» **Tareas del ejercicio**
A. Responde estas preguntas sobre el texto acerca de la Ley de Arquitectura, con las mismas marcas:
(i) ¿Qué ministerio ha lanzado la Consulta Previa sobre el anteproyecto?
(ii) ¿De qué ley carece España, según el texto?
(iii) ¿Qué ley se señala como inmediato antecedente y modelo de lo que podría avecinarse?
B. Por favor, enumera todas las normas que el texto sobre la Ley de Arquitectura cita en la oración que empieza con "La Ley de Contratos del Sector Público".
C. Prolonga el texto sobre la Ley de Arquitectura a partir de su última oración.

» **Texto mostrado**
Eso parece creer el Ministerio de Transportes, Movilidad y
Agenda Urbana, que ha lanzado un Consulta Previa sobre el Anteproyecto de Ley
de Arquitectura y Calidad del Entorno Construido. Tratándose, como opina el
Ministerio, de un problema cultural y no meramente técnico, sorprende que de la
iniciativa no participe el Ministerio de Cultura.
Mediante esta Ley el Ministerio pretende impulsar la Calidad
de la Arquitectura y el Entorno Construido; promover su enraizamiento social e
identitario; conectar y acercar personas de distintas sensibilidades; integrar
profesionales y ciudadanos; actuar las administraciones de forma
ejemplificadora en sus contratos potenciando la calidad y la sostenibilidad;
contribuir al desarrollo sostenible del territorio y los núcleos de población;
facilitar la rehabilitación y renovación urbana; mejorar la eficiencia
energética, la accesibilidad, la habitabilidad y la adaptación a las nuevas
formas de vida y de trabajo; contribuir a dar respuesta al cambio climático que
estamos experimentando, al crecimiento económico y de empleo y a la protección
y salvaguarda del patrimonio cultural y natural; fomentar en fin la
modernización de la Arquitectura.
Nobles fines, quizás demasiados para una sola Ley. Pero sin
embargo España no carece de una profusa y prolija normativa al respecto, tanto
estatal como autonómica. La Ley de Contratos del Sector Público; las leyes del
Suelo y Rehabilitación Urbana; el Código Técnico de la Edificación, las leyes
de Protección del Patrimonio Cultural; la Ley de Ordenación de la Edificación y
las leyes de Calidad en la Edificación; las leyes de supresión de barreras
arquitectónicas; los Planes Generales de Ordenación Urbana; etc. Por solo
enumerar una muy pequeña parte. De lo que carece es de una Ley de Vivienda; pero
esa no está ni se la espera: demasiados intereses en juego.
Todo ello no alcanza para el Ministerio: la calidad del
entorno construido no se garantiza por el simple hecho de cumplir con la
normativa existente, nos dice.
¿Y cómo se garantiza entonces? Si miramos el inmediato antecedente y modelo de
lo que podría avecinarse, la Ley de Arquitectura de Cataluña – y quienes
impulsaron la Ley catalana impulsan ahora la estatal – se garantiza del
siguiente modo.

» **Datos de origen**
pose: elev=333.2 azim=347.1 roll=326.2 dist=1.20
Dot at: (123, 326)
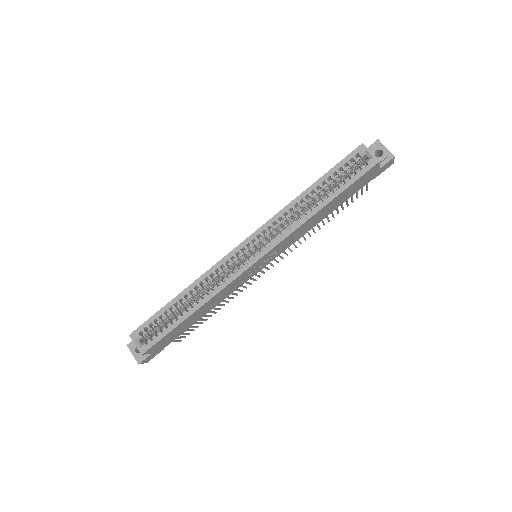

» **Respuestas por tarea**
A.
(i) El Ministerio de Transportes, Movilidad y Agenda Urbana.
(ii) De una Ley de Vivienda.
(iii) La Ley de Arquitectura de Cataluña.

B.
- La Ley de Contratos del Sector Público
- Las leyes del Suelo y Rehabilitación Urbana
- El Código Técnico de la Edificación
- Las leyes de Protección del Patrimonio Cultural
- La Ley de Ordenación de la Edificación
- Las leyes de Calidad en la Edificación
- Las leyes de supresión de barreras arquitectónicas
- Los Planes Generales de Ordenación Urbana

C.
En primer lugar, esa Ley somete a informe previo por un
comité de expertos la concesión de toda licencia de edificación - de iniciativa
pública o privada - a fin de evaluar si el proyecto tiene suficiente calidad
arquitectónica. Siendo la calidad el
núcleo de la Ley cabría esperar que la definiera de forma precisa. Sin embargo,
los valores que dice querer fomentar son vagos: la idoneidad de las
construcciones para acoger los usos previstos, la mejora de la calidad de vida
de las personas, la contribución a la cohesión social y a la mejor relación de
los ciudadanos con su dimensión artística y cultural, la adecuación al entorno
y al paisaje, la sostenibilidad en los aspectos medioambiental y económico, la
belleza y el interés artístico. Es una calidad definida de manera tan superficial
e imposible de objetivar que parece más bien una excusa.
Y en segundo: la Ley catalana acaba con el sistema
tradicional español de acceso a los encargos públicos: el Concurso Abierto, en
ocasiones anónimo. Todas las adjudicaciones públicas se realizan mediante
Concurso Restringido con selección nominal de unos pocos participantes.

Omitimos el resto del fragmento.